Sometimes I like to Facebook in my third or fourth language

I learned and remembered a few things about the foreign language I used to study through Facebook en Español. (The site runs in at least 15 different languages—the option is at the bottom of the page.)

You use the definitive article when referring to the days of the week. I would have used en instead of el, as if I were saying “in Wednesday.”

Even though el libro de cara knows that I’m una mujer, it can’t figure out for sure that that would make me una Graduada.

In Spanish, you don’t just have a political stance, you have a political posture.

The Facebook link to “View photos of me” is apparently not a command, as the verb is not conjugated in the imperative tense.

Fascinante, ¿no?

How aburrido was your Sunday?

I quit the violin when they took away my fingerboard tape

I used to take violin lessons. One of my teachers gave lessons at her house, in her living room, which was blandly pristine in that way that seldom-used spaces are. To protect the cream-colored carpet, she spread a trail of throw rugs down the center of the room.

She placed two round rugs in front of the big arched window, where sunlight streamed in on the music stand.
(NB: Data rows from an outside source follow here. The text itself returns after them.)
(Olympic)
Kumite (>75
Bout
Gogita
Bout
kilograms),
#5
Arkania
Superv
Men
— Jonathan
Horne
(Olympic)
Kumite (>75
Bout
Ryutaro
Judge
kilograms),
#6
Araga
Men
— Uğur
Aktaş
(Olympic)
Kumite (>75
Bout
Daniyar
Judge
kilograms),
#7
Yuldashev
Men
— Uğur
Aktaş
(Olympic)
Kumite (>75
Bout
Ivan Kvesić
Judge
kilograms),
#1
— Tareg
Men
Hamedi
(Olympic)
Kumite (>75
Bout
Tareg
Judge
I would stand on one rug and she would stand one the other, looking at the music over my shoulder and counting the measures to keep me from losing my place.

I always had to remind her to switch rugs with me so she would stand on my right side of me, my ‘good ear’ side, so I could hear her.
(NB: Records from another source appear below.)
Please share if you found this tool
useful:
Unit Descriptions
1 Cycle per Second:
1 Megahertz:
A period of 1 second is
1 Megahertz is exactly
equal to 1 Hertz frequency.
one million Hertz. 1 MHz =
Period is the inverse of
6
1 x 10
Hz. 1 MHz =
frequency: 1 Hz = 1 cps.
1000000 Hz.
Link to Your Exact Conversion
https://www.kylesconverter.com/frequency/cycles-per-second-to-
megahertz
I think the lessons lasted half an hour, maybe forty minutes. When I was ready to stop, I would lower my violin and shake out my right wrist a little and roll my left shoulder forward and backward, never taking my eyes off the music, as if I were bracing myself to push through the fatigue. It was during my very first lesson that I discovered that trick—every time, my teacher would say, empathetically, as if she were exhausted herself, “think you’re about done for the day?”

My convulsive stretches began incrementally earlier and earlier each week. I told my mom I wanted to quit the private lessons before I started walking into the living room with a crick in my neck.
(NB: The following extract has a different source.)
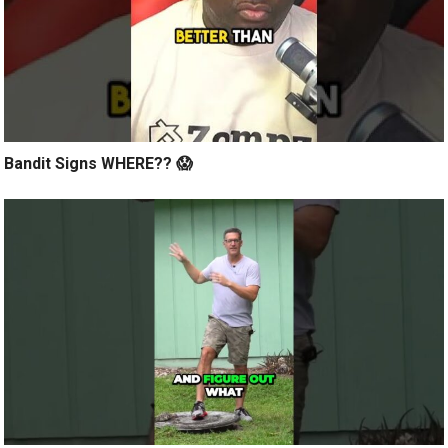
Bandit Signs WHERE?? 😱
For a while, I went to Ridgefield Music after school once a week. The carpeting in those cramped practice rooms in the back was probably due for an asbestos test. After my lesson, I would stand in front of the sheet music display and memorize lyrics, one verse at a time.  “From a Distance.”  “The Rose.”  Joan Osbourne’s “One of Us.”

I wanted to like the idea of God on a bus, just another slob among the rest of us.

Just like I wanted to like the violin.

Prospect Park is my backyard

Seen in Prospect Park this weekend:

  • a woman jogging with a lit cigarette and a bit of a stagger
  • a bride wearing a yellow sundress and a white straw hat
  • a bride wearing white boots with stilleto heels and buttons at least half-way up her calf
  • a puppy chillin’ in a cooler
  • a dog catch someone else’s frisbee in midair
  • another dog wearing a flower on her ear
  • two people watching a movie on a laptop
  • a man wearing an All Blacks jersey
  • two dragonflies mating
  • two lightening bugs (not mating)
  • lightening

The weather was treacherous on Saturday night.  Sadly, these magazines drowned on 8th Avenue.

Don’t think I didn’t stop to look for survivors.  That Dwell could have thrown herself over a Domino to protect it.  But everything was pulp by the time I reached the scene.